I met Ruth in 1993 when I was a 25 year-old youth pastor and mother of a one-year old. I was in awe of how highly her husband spoke of her, and how she took such loving care of her houseful of children, not to mention how hospitable she was to the teenagers at their church who often dropped in unannounced. She taught me how to overcome much of my pre-company perfectionism and just go with the flow. She taught me how to lift weights properly and make beautiful quilts. But probably the most valuable thing she taught me was how to be a sexually confident wife.
Hopefully, every woman has someone in her life that she can talk openly with about sexual issues. Ruth was that person for me. It’s odd to think that long before I started talking to the whole world about sex, I talked to Ruth, and now she’s gone.

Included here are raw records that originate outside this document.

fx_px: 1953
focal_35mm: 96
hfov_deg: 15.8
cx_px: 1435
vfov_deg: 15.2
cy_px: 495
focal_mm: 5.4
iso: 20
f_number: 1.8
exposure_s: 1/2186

When I was dressing to impress other men, Ruth spoke the truth in love. When I longed to hit the eject button on my marriage and go looking for the perfect lover, Ruth inspired me to create the perfect love — with the man I already had. She’d tell me how she and Kevin could be fussing and fighting all day, but completely put the argument aside when they went to bed. “We can fight tomorrow, but we’re having sex tonight!” was her attitude. Sex wasn’t something she withheld as punishment for bad behavior, or granted as a reward for good behavior. It was her way of connecting intimately with her husband, and she wasn’t going to let petty things cause either of them to miss out on that connection.

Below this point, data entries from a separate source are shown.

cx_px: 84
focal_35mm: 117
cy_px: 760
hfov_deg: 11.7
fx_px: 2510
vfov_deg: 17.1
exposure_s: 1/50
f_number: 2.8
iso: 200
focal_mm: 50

In fact, Ruth and Kevin were the first to invite me to speak to their church’s teenagers about abstinence until marriage in 1995. She was also one of the only friends to which I nervously entrusted my first manuscript for critique in 2000. And as they say, the rest is history. With each weekend conference I’ve led and each book released, she’s been one of my biggest cheerleaders.
In honor of my sexually confident friend, I’d like to challenge you to step outside your comfort zone in three ways:
* First, put aside whatever issue is bothering you about your husband today, and connect sexually with him tonight. It would make Ruth proud to know that her memory inspired such intimacy.
* Next, if you don’t have such a trusted confidante who can be a positive influence in your life and marriage, find one. Find a female mentor who will show you by example how to love well, as Ruth showed me.
* Finally, find a younger woman, and model for her what it looks like to be a sexually confident wife. We’re all on this journey called “life” together, and we all need someone to lead us, as well as someone else to lead.
Thank you, Ruth, for loving us all so well and teaching me how to be a Sexually Confident Wife!